Prasasti Batutulis merupakan peninggalan bersejarah yang tidak hanya menyimpan nilai historis tetapi juga menggambarkan perasaan mendalam seorang anak terhadap ayahnya. Dibuat oleh Prabu Surawisesa, penerus tahta Kerajaan Pajajaran, prasasti ini mencerminkan simbol bakti dan penyesalan di tengah gejolak pemerintahan yang dipimpinnya. Memasuki masa senja kekuasaan kerajaan, Surawisesa berhadapan dengan tantangan yang sangat merisaukan, yang tercermin dengan jelas dalam prasasti tersebut.
Prasasti Batutulis ditulis sekitar dua tahun sebelum wafatnya Surawisesa. Pada masa itu, wilayah Pajajaran dilanda berbagai konflik, baik internal maupun eksternal. Menurut Saleh Danasasmita dalam bukunya “Melacak Jejak Sejarah: Pakuan Pajajaran dan Prabu Siliwangi”, Surawisesa merasa kesulitan dalam menjaga stabilitas kerajaan yang diwariskan oleh ayahnya, Prabu Siliwangi. Kekuatan gaib yang diyakini dapat melindungi raja, sebagaimana dijelaskan dalam prasasti, menunjukkan betapa beratnya beban yang harus dipikul oleh Surawisesa.
Prasasti ini bukan hanya sekedar batu bertuliskan, melainkan merupakan “sakakala” atau tanda peringatan bagi Prabu Siliwangi, yang dikenal dengan gelar Sri Baduga. Di dalamnya, tidak hanya terdapat ungkapan pujian kepada ayahnya, tetapi juga menyimpan rasa penyesalan dan beban emosional yang dirasakan Surawisesa. Ia merasa tidak mampu meneruskan amanah dengan baik, terutama saat melihat keruntuhan stabilitas yang pernah ditegakkan oleh Prabu Siliwangi.
Dalam konteks sejarah, Prasasti Batutulis menegaskan posisi Prabu Siliwangi sebagai pemimpin yang agung. Meski mendapat warisan yang tampaknya kuat, Surawisesa harus menghadapi kenyataan bahwa kekuatan tersebut mulai memudar semasa pemerintahannya. Hal ini tercermin dari ungkapan-ungkapan sabda yang terdapat dalam prasasti yang menggambarkan kekhawatiran akan kedatangan musuh dan hilangnya persatuan di dalam kerajaan.
Pemerintahan Surawisesa harus berjuang menghadapi tantangan berat, termasuk hilangnya dukungan dari pihak-pihak yang pernah bersahabat, seperti para pedagang Portugis. Pihak Portugis merupakan salah satu sekutu strategis yang dibangun oleh Sri Baduga untuk mempertahankan kekuatan Pajajaran. Namun, saat mereka pergi dari kancah politik, Pajajaran kehilangan salah satu benteng pertahanannya yang paling kuat.
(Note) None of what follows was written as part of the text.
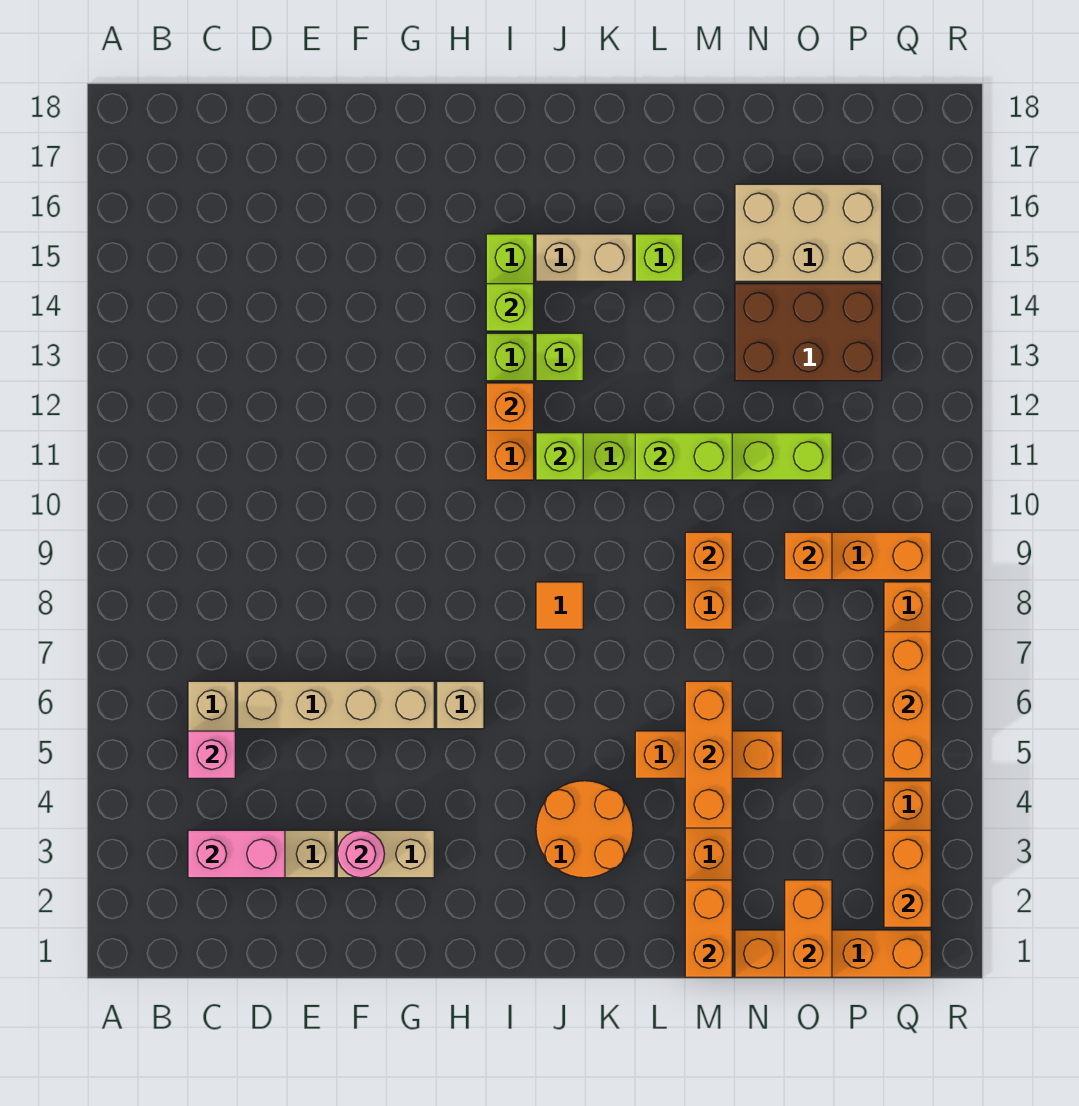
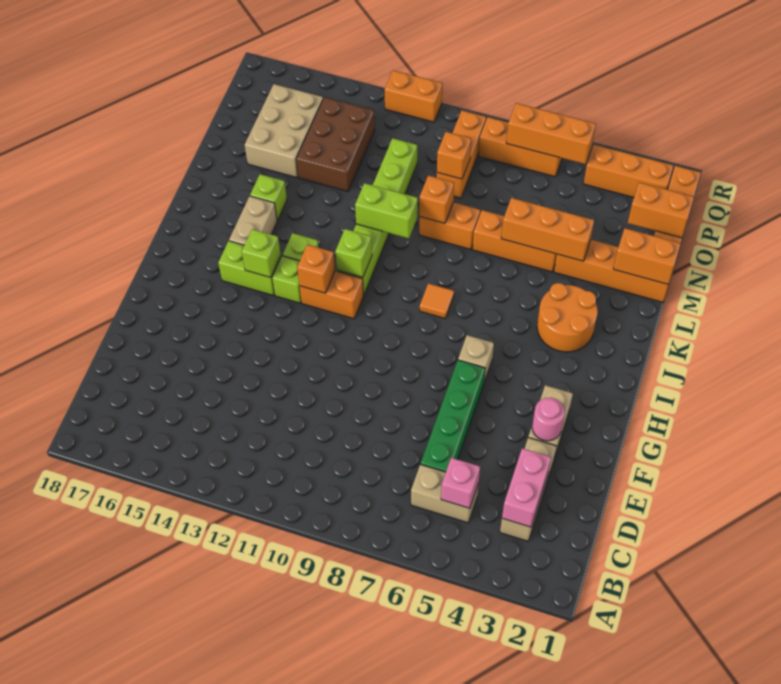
tan 1x4 brick [238,681,434,729] -> green 1x4 brick [421,360,485,472]
orange 1x3 brick [635,731,782,778] -> orange 1x3 brick turned to [473,210,557,272]
lime 1x2 brick [635,433,732,480] -> lime 1x2 brick turned to [355,183,418,239]
orange 1x2 brick [884,830,931,927] -> orange 1x2 brick moved to [385,70,443,122]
Rasa kesedihan dan penyesalan ini teramat dalam dalam konteks sastra. Prasasti ini dapat dilihat sebagai ungkapan emosi yang mendalam, berupa permohonan maaf dan doa bagi ayahanda yang telah tiada. Melalui tulisan ini, Surawisesa ingin menunjukkan rasa bakti yang besar kepada Prabu Siliwangi, sekaligus memperlihatkan kepedihan di hatinya yang mungkin dihasilkan dari ketidakmampuannya menjaga surga yang telah dibangun oleh ayahnya.
Secara keseluruhan, Prasasti Batutulis tidak hanya mengisahkan perjalanan politik Kerajaan Pajajaran, tetapi juga menggambarkan hubungan yang dalam antara ayah dan anak. Hubungan ini terguncang oleh situasi dan kondisi yang tidak menguntungkan, namun tetap dihiasi oleh rasa bakti yang tulus. Dalam setiap goresan yang terukir, terdapat nada kesedihan dan harapan untuk kembali menemukan kedamaian yang pernah ada.
Keberadaan Prasasti Batutulis pun memberikan wahana bagi kita untuk merenungkan arti dari bakti dan penyesalan. Di tengah berbagai tantangan dalam kepemimpinan, Surawisesa menggambarkan dengan jelas, bahwa rasa bersalah dan ketidakmampuan menjaga warisan dari generasi sebelumnya adalah perasaan yang universal, relevan hingga saat ini. Pemahaman terhadap prasasti ini sangat penting sebagai bagian dari warisan budaya yang harus kita lestarikan dan kaji lebih dalam lagi.